┌─ KUTIPAN

JAKARTA - Rencana Usaha Penyediaan Tenaga Listrik (RUPTL) PT PLN (Persero) 2025–2034 kembali menuai sorotan. Meski pemerintah berupaya meningkatkan porsi energi baru terbarukan (EBT), RUPTL terbaru masih mencantumkan penambahan kapasitas pembangkit listrik berbahan bakar fosil—terutama batu bara dan gas—sebesar 16,6 gigawatt (GW). Langkah ini dianggap berisiko menghambat transisi energi bersih dan membebani keuangan negara.
Penambahan Kapasitas Pembangkit Fosil dalam RUPTL 2025–2034
Direktur Manajemen Pembangkitan PLN, Adi Lumakso, mengungkapkan bahwa kebutuhan pembangkit berbasis gas dalam RUPTL mencapai 10,3 GW hingga tahun 2035. Angka ini mengalami penurunan dari sebelumnya yang mencapai 15,2 GW, atau sekitar 14 persen lebih rendah. Penurunan ini menunjukkan upaya PLN untuk menyesuaikan kebutuhan gas dalam mendukung transisi energi nasional.
Namun, penambahan kapasitas pembangkit berbahan bakar fosil, terutama gas, tetap menjadi bagian dari rencana tersebut. PLN berencana mengganti beberapa Pembangkit Listrik Tenaga Uap (PLTU) berbahan bakar batu bara dengan Pembangkit Listrik Tenaga Gas (PLTG) dan Gas Uap (PLTGU). Contohnya, PLTGU Sulbagsel (450 MW), PLTGU Halmahera Timur (200 MW), PLTMG Sumbawa-2 (100 MW), PLTMG Lombok-2 (100 MW), dan PLTMG Bau-Bau (30 MW) direncanakan dalam RUPTL 2021–2030.

└─
┌─ DATA TERSEDIA

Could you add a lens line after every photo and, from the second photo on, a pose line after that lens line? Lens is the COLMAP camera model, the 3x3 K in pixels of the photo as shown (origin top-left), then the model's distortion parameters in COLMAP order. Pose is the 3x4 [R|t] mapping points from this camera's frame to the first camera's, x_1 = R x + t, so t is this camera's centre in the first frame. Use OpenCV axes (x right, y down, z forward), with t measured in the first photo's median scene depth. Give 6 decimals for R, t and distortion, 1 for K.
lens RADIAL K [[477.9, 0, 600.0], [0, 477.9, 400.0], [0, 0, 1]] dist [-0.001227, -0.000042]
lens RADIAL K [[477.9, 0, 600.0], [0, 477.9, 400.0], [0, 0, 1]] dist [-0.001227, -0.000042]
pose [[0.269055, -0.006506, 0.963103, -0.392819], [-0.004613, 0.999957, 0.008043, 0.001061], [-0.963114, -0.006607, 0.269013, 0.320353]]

└─
┌─ DATA TERSEDIA

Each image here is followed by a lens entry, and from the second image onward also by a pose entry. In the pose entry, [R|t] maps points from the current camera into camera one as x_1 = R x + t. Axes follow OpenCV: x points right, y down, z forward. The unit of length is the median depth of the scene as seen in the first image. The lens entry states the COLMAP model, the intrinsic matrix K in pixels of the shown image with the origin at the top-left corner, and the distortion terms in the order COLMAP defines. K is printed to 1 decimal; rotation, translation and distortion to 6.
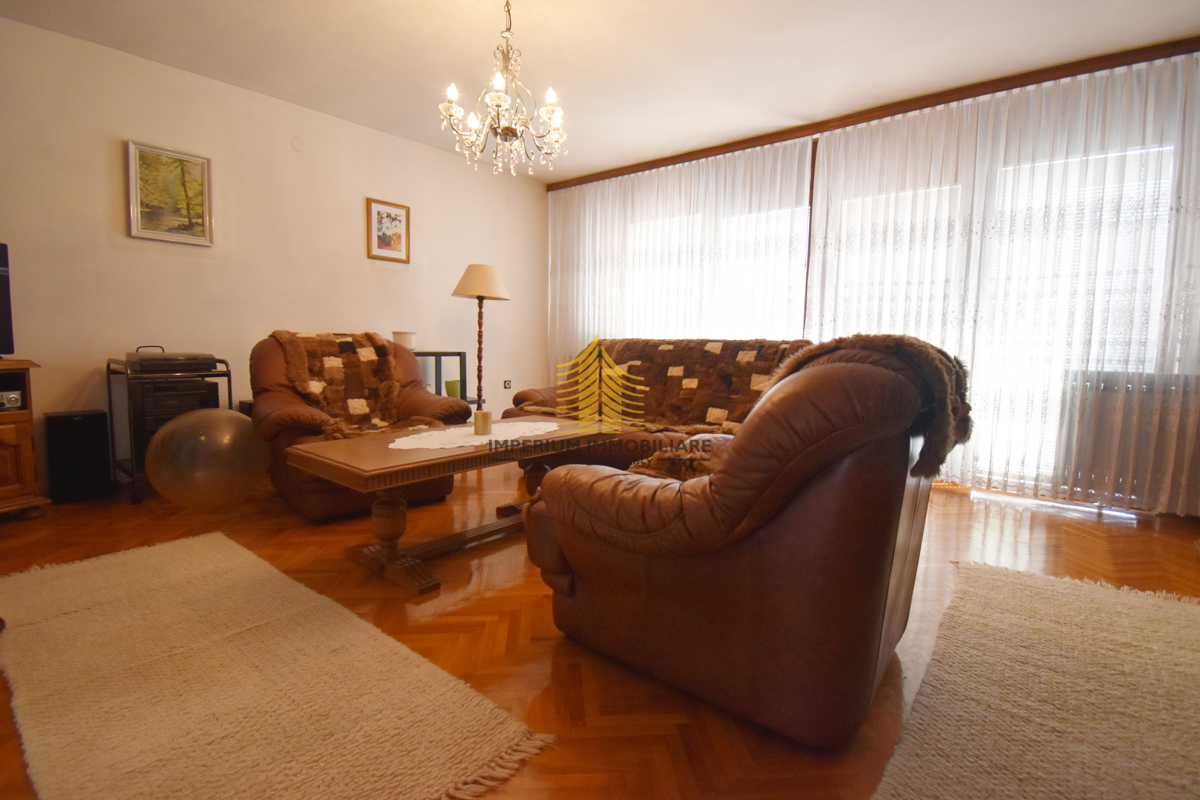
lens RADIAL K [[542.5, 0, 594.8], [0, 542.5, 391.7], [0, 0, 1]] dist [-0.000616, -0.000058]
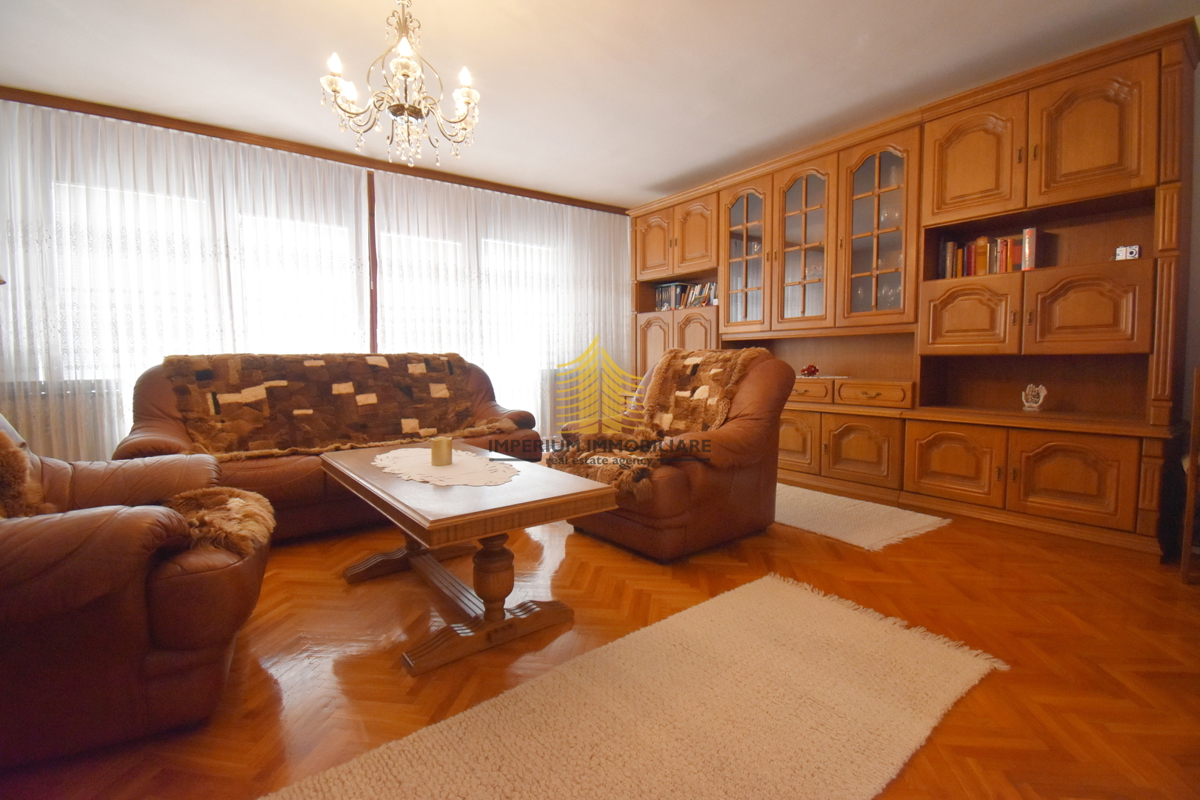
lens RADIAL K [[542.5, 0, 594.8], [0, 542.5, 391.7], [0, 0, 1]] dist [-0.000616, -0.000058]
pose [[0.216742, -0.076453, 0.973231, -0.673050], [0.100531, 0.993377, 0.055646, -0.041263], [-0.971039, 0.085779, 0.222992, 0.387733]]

└─
┌─ DATA TERSEDIA

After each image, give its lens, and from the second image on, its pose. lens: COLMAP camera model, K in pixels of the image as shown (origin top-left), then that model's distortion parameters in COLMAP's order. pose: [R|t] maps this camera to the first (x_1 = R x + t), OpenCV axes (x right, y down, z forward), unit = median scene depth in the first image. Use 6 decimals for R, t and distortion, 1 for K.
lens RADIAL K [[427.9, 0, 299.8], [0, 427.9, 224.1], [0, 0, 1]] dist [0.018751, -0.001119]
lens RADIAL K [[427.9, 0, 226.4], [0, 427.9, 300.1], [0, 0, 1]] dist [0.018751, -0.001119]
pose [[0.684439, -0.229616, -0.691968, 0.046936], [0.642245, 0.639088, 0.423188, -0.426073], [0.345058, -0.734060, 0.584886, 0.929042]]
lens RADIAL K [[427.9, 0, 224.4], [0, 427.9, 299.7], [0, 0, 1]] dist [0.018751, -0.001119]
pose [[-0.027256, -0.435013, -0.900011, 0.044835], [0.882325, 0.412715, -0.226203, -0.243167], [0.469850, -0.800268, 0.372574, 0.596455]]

└─

## DAFTAR PERTANYAAN
a) Dalam kutipan tentang RUPTL PLN, berapa besar penambahan kapasitas pembangkit listrik berbahan bakar fosil dalam RUPTL 2025–2034?
b) Teruskan kutipan tentang RUPTL PLN mulai dari kalimat terakhirnya.

## HASIL TIAP TUGAS
a) 16,6 gigawatt (GW).

b)
Risiko Lingkungan dan Ekonomi dari Investasi Pembangkit Fosil
Sartika Nur Shalati, Policy Strategist Yayasan Indonesia Cerah (CERAH), menilai bahwa investasi pada pembangkit listrik berbahan fosil berisiko membuat sistem energi nasional tergantung pada energi kotor. Ia menjelaskan bahwa pembangunan PLTG yang memiliki umur teknis 25–30 tahun biasanya akan diikuti dengan investasi pembangunan infrastruktur pendukung seperti pipa gas dan terminal gas alam cair (LNG), kontrak pasokan gas jangka panjang, peningkatan impor gas, dan subsidi pemerintah melalui harga gas bumi tertentu (HGBT).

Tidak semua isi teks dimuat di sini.